→ **REQUIRED WORK**
Leave out the pictures and transcribe every entry below exactly.

→ **DATASET ENTRIES**
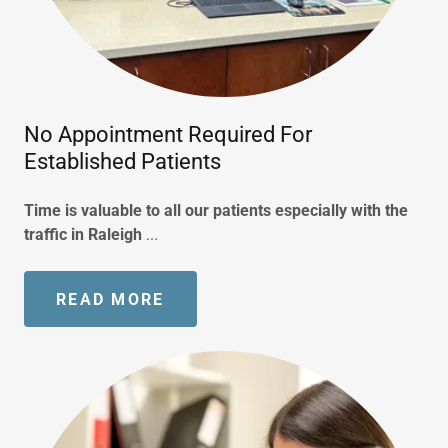
No Appointment Required For
Established Patients
Time is valuable to all our patients especially with the
traffic in Raleigh
...
READ MORE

→ **EXERCISE SOLUTION**
No Appointment Required For
Established Patients
Time is valuable to all our patients especially with the
traffic in Raleigh
...
READ MORE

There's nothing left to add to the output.